--- RECORDS FOR THE EXERCISE ---

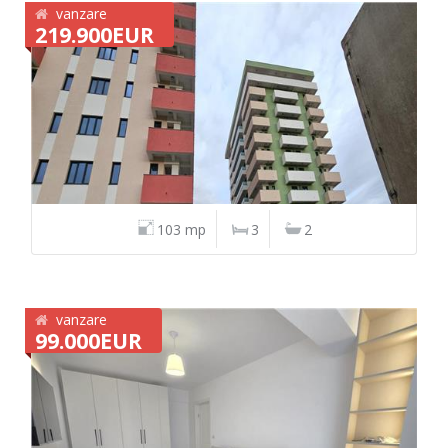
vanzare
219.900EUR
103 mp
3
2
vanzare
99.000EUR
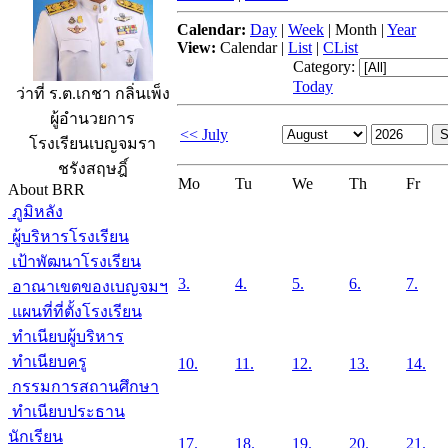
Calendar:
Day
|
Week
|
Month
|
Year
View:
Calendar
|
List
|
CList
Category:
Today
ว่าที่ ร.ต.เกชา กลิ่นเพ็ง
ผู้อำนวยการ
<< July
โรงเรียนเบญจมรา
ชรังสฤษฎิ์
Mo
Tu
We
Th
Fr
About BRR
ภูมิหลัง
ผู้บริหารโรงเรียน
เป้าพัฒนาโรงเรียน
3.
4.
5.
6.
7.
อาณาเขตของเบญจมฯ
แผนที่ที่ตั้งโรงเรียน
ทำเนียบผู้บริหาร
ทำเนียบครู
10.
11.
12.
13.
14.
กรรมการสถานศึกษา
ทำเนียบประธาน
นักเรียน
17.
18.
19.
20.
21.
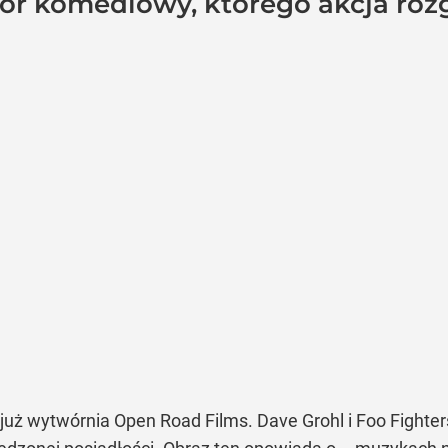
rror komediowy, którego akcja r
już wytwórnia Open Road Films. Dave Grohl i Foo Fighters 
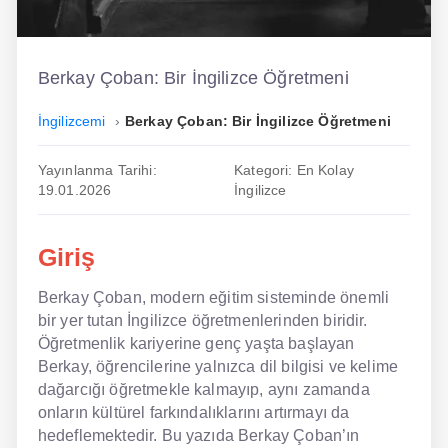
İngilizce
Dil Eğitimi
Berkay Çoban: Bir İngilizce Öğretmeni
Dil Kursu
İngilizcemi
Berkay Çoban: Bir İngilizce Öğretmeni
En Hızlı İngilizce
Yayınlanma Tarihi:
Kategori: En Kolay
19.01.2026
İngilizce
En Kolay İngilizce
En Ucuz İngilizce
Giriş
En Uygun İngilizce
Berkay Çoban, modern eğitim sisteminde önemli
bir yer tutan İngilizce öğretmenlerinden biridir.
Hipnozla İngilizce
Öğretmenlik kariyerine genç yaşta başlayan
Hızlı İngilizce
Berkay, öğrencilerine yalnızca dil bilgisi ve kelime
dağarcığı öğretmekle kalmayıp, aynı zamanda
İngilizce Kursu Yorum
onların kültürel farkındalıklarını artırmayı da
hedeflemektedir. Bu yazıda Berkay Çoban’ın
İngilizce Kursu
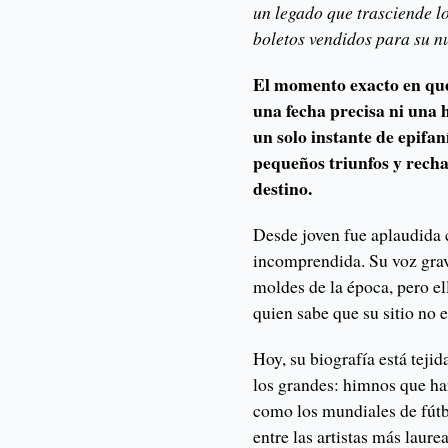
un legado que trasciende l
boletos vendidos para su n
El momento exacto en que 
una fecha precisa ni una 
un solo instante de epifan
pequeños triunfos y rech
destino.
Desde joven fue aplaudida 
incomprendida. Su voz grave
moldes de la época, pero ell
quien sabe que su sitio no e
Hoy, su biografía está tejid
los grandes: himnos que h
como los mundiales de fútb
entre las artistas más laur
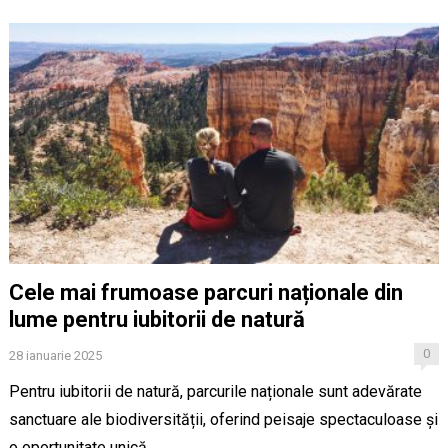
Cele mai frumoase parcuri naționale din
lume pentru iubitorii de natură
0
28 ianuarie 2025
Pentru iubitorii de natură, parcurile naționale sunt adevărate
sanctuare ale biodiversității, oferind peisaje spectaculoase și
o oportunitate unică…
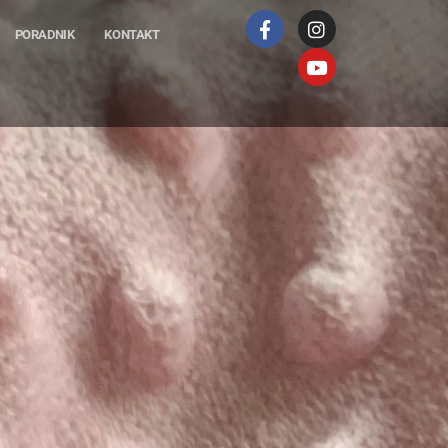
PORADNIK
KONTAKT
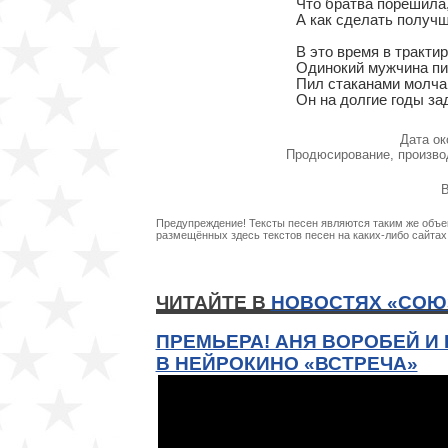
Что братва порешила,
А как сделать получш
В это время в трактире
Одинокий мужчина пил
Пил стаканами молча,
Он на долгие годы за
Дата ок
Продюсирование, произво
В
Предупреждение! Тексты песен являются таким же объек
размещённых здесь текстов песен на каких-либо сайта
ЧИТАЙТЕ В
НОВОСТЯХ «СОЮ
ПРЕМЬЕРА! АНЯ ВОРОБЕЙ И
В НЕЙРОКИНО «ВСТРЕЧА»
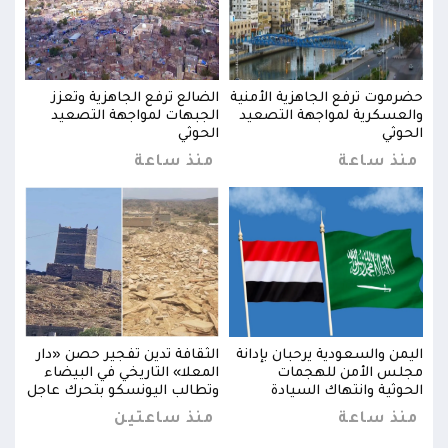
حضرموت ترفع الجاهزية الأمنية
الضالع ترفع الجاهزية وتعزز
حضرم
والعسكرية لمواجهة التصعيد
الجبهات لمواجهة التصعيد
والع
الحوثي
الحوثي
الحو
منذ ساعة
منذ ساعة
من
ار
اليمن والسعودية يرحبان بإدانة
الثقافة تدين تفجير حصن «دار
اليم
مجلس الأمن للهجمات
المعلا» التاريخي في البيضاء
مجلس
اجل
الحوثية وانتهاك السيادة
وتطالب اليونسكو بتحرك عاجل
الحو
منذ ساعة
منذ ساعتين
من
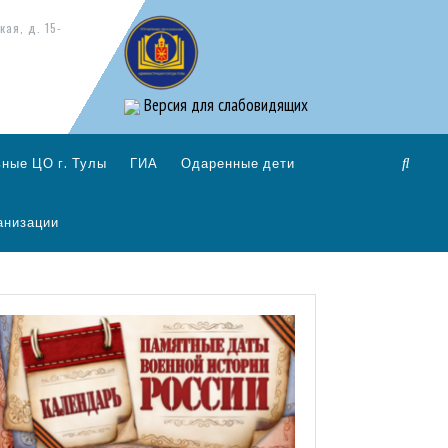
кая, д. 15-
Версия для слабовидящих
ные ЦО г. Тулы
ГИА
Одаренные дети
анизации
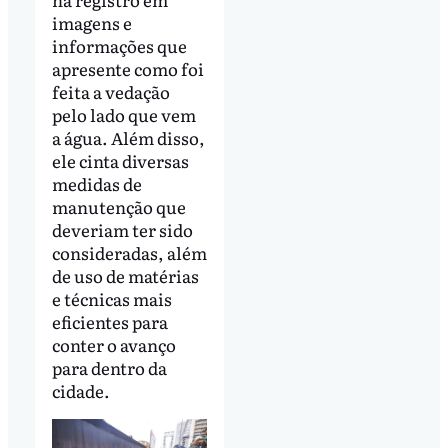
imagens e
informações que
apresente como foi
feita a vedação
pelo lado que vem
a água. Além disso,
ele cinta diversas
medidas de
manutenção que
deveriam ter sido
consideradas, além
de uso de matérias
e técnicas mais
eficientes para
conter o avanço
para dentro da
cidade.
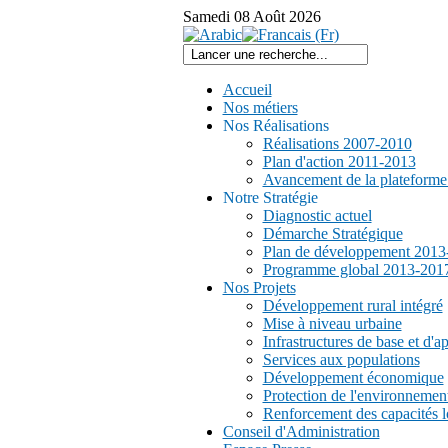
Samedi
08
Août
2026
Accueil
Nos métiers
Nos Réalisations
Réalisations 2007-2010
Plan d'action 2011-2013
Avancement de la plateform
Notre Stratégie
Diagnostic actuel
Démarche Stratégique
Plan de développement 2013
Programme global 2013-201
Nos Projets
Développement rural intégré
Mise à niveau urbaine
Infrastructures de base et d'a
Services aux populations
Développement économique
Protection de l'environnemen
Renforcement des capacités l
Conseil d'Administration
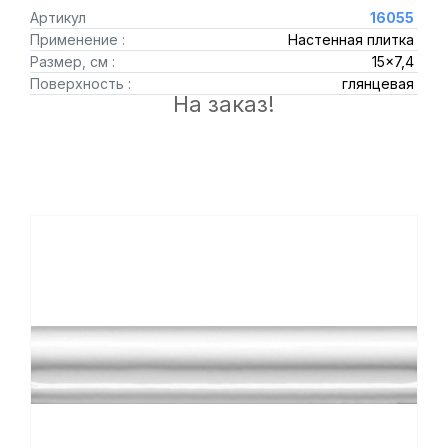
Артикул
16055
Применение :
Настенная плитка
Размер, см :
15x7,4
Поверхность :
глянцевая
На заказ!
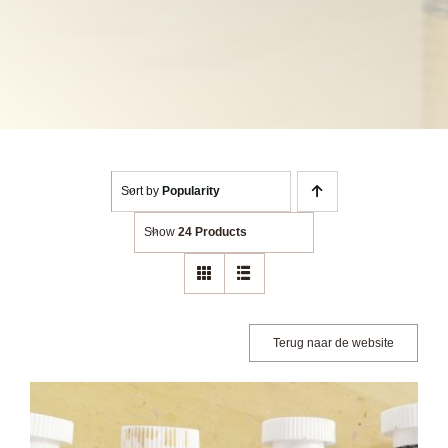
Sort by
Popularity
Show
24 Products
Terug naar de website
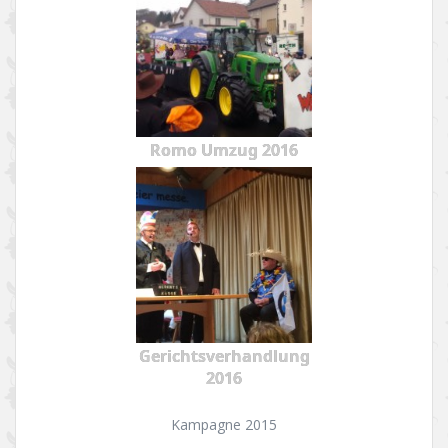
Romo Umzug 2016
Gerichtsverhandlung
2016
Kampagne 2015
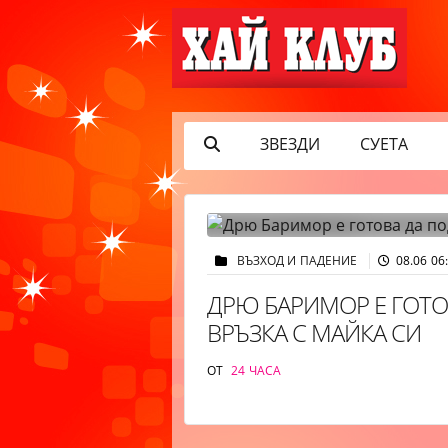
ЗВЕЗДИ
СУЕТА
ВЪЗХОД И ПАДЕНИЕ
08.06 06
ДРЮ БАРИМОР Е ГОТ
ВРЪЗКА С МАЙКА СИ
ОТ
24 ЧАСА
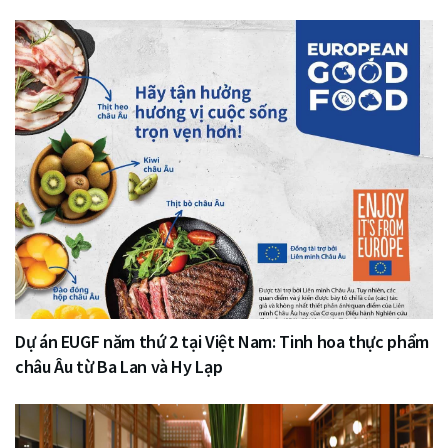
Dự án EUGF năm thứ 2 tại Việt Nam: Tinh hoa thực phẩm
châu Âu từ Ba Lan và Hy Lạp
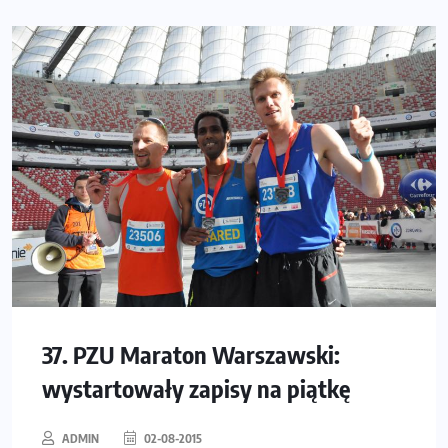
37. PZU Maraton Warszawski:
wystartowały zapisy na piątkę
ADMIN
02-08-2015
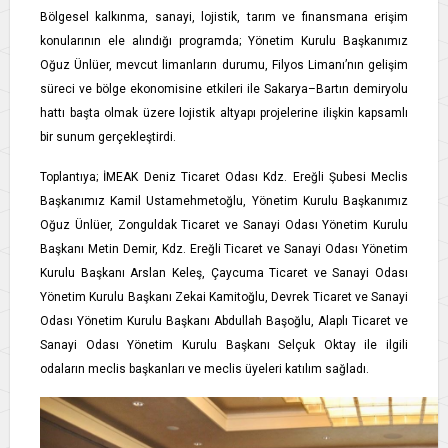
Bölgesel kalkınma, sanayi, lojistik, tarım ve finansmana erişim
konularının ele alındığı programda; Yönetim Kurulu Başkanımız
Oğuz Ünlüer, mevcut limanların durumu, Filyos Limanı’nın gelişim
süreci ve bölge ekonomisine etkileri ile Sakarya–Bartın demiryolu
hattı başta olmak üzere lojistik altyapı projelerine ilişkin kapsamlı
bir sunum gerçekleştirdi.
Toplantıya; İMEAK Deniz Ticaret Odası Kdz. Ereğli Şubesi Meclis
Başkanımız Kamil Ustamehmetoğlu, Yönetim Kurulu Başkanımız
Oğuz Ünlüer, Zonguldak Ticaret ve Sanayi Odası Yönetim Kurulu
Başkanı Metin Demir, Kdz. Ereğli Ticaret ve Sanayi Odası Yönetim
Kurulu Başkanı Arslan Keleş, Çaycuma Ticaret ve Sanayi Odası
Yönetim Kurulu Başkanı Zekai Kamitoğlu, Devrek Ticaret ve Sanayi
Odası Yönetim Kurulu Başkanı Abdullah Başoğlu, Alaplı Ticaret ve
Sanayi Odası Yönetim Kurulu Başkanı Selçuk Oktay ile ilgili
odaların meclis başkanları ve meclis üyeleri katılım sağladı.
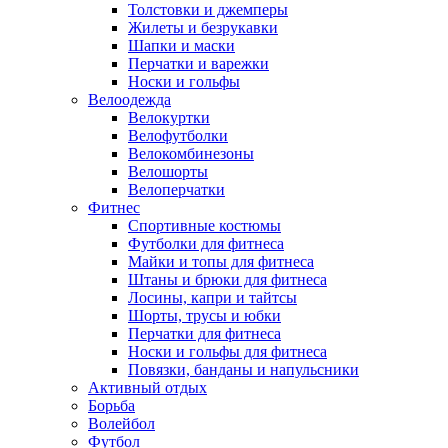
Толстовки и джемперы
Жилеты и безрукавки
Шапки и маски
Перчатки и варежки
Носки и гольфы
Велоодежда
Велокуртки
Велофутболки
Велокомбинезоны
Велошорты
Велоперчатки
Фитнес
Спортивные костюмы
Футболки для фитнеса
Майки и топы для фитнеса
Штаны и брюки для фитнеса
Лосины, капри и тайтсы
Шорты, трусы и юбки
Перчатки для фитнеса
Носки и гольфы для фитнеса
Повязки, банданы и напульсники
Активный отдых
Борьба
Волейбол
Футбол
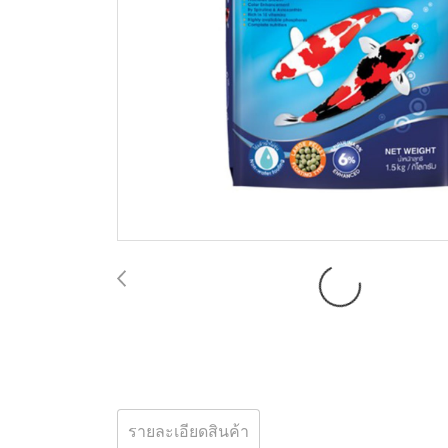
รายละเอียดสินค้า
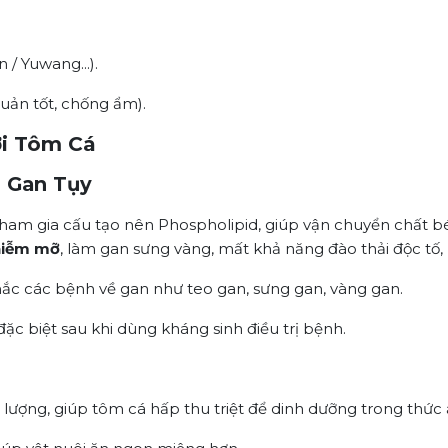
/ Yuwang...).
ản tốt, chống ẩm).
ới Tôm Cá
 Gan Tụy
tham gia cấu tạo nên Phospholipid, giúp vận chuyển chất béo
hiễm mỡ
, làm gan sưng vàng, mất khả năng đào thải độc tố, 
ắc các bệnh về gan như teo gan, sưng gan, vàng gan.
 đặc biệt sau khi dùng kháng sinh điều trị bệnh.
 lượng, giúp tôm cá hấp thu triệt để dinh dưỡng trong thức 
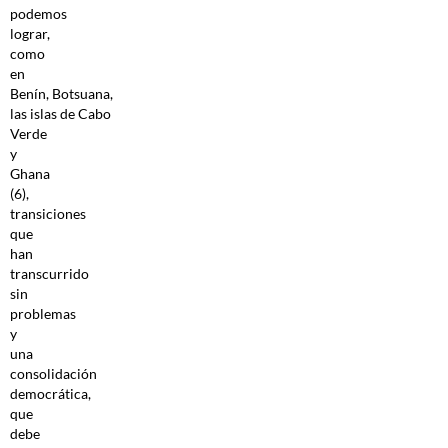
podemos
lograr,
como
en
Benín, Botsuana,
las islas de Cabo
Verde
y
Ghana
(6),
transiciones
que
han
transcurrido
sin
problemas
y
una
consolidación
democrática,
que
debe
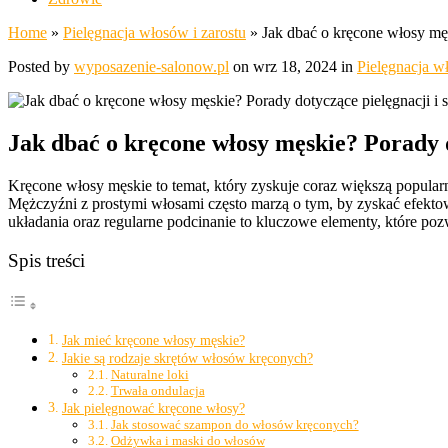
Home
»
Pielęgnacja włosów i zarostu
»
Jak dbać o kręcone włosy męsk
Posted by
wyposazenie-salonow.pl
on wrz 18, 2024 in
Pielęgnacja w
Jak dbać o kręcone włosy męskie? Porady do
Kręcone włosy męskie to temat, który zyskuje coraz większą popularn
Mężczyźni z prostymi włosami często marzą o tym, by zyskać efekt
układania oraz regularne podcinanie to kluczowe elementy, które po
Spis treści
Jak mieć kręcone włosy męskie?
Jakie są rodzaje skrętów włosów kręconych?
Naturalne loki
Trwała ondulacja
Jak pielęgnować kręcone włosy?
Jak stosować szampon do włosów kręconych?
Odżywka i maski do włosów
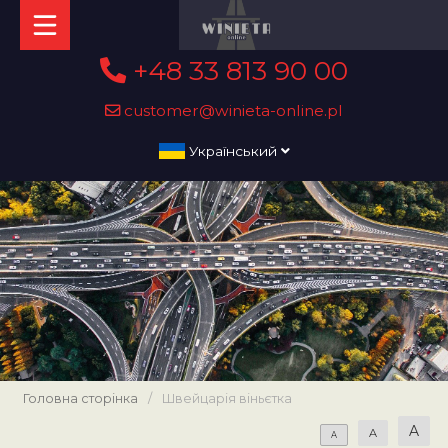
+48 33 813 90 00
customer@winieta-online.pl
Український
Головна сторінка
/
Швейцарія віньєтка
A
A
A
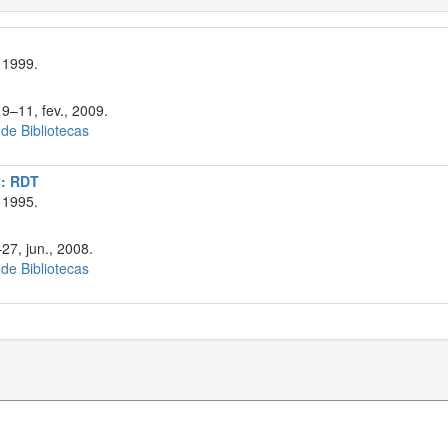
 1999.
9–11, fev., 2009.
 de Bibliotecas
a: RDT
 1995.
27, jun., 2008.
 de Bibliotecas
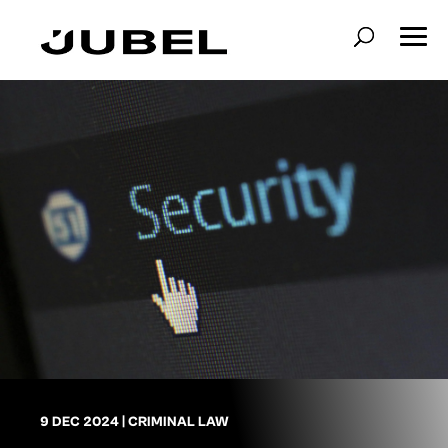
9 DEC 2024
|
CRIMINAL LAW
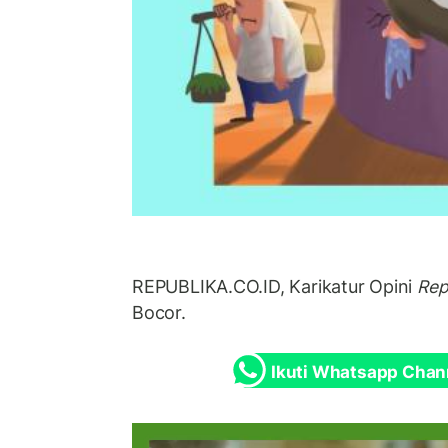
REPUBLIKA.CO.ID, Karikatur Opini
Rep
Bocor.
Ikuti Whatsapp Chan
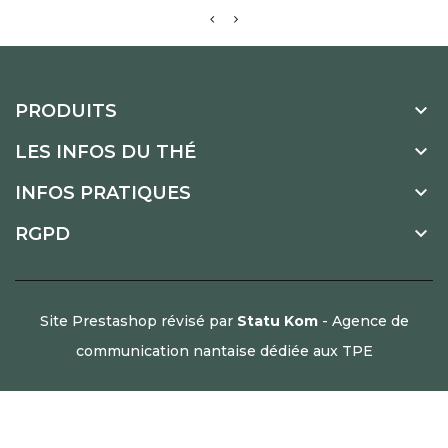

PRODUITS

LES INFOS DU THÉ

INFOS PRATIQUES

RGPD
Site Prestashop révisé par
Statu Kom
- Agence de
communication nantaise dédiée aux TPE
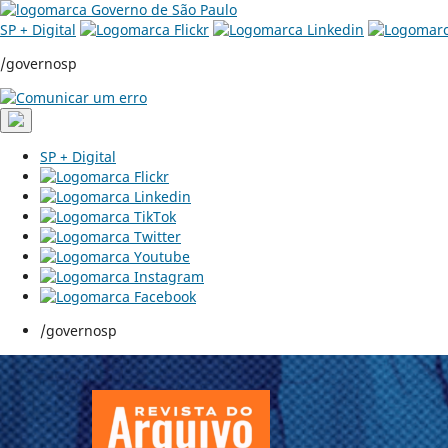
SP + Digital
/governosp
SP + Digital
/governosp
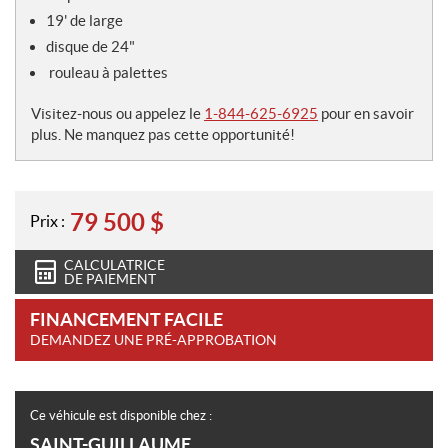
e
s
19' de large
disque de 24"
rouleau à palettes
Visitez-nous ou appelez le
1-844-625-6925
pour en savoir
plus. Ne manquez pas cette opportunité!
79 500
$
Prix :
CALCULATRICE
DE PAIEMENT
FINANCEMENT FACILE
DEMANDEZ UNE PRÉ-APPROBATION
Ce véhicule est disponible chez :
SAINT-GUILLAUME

---

### BRIEF
Only a number is wanted. How many lines of the entries above carry "Réalisations"?

### SOLUTION
2